▸ **LISTA DE TAREFAS**
1. Indique se cada afirmação concorda com o texto sobre as Azenhas de El-Rei, respondendo sim ou não e citando as palavras do texto que o decidem: (a) a água da praia tem ondas agitadas; (b) a margem mistura areia, relva e terra quente; (c) o lago do Alqueva substituiu a paisagem antiga do Alentejo.
2. Transcreva o trecho do texto sobre as Azenhas de El-Rei que começa nas palavras "O Alentejo tem" e termina depois de "Azenhas de El-Rei.".

── TEXTO

O Alentejo tem uma forma muito própria de surpreender.
Sem aviso, sem espetáculo, sem pressa.
Foi assim que cheguei à Praia Fluvial das Azenhas de El-Rei.
À primeira vista, o que impressiona não é apenas a água, é a escala. Um horizonte líquido que se estende até onde a vista alcança, quase sem margens visíveis, como se o interior do país tivesse decidido respirar como um oceano tranquilo.
Ali, o tempo abranda naturalmente. Não porque alguém o peça… mas porque a paisagem o impõe.
A superfície da água move-se devagar, com aquela calma que só existe nos grandes espelhos naturais. Não há ondas agitadas, não há ruído constante, apenas pequenas vibrações de luz que se transformam ao ritmo do vento. A margem mistura areia, relva e terra quente, criando uma transição suave entre o que é sólido e o que é fluido.
Caminhar por ali é perceber como o Alentejo mudou sem deixar de ser ele próprio.

Durante gerações, esta foi uma terra associada à secura, à vastidão agrícola, ao horizonte duro e quente. Hoje, o grande lago do Alqueva redesenhou parte dessa identidade, acrescentou água, reflexos e novos silêncios. Não substituiu a paisagem antiga… ampliou-a.
Fotografar nas Azenhas de El-Rei é fotografar esse encontro entre passado e transformação.

────
── ENTRADAS FORNECIDAS

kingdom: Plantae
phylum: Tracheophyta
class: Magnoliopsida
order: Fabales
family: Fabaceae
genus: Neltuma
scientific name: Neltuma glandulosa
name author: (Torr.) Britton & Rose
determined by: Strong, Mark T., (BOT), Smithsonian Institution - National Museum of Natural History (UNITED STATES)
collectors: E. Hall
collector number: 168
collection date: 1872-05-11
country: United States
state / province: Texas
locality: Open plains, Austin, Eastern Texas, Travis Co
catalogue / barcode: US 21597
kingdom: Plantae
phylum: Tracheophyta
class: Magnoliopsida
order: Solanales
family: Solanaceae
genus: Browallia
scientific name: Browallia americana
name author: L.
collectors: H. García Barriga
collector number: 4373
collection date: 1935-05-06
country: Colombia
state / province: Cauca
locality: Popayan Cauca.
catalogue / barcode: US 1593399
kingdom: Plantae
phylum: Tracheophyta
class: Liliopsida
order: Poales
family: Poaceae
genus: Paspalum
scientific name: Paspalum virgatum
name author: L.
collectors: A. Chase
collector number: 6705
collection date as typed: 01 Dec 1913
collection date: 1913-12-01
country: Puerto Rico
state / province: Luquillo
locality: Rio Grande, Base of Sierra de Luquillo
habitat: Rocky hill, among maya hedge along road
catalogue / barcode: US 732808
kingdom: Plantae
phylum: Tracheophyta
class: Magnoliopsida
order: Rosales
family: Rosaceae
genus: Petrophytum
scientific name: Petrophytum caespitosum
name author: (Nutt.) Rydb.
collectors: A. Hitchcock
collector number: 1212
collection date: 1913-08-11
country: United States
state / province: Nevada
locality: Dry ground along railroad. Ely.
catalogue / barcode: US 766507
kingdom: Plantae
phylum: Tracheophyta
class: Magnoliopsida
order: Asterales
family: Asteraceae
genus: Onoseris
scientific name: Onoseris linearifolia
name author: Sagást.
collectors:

────

▸ **RESPOSTAS POR TAREFA**
1.
(a) Não: "Não há ondas agitadas"
(b) Sim: "A margem mistura areia, relva e terra quente"
(c) Não: "Não substituiu a paisagem antiga… ampliou-a."

2.
O Alentejo tem uma forma muito própria de surpreender.
Sem aviso, sem espetáculo, sem pressa.
Foi assim que cheguei à Praia Fluvial das Azenhas de El-Rei.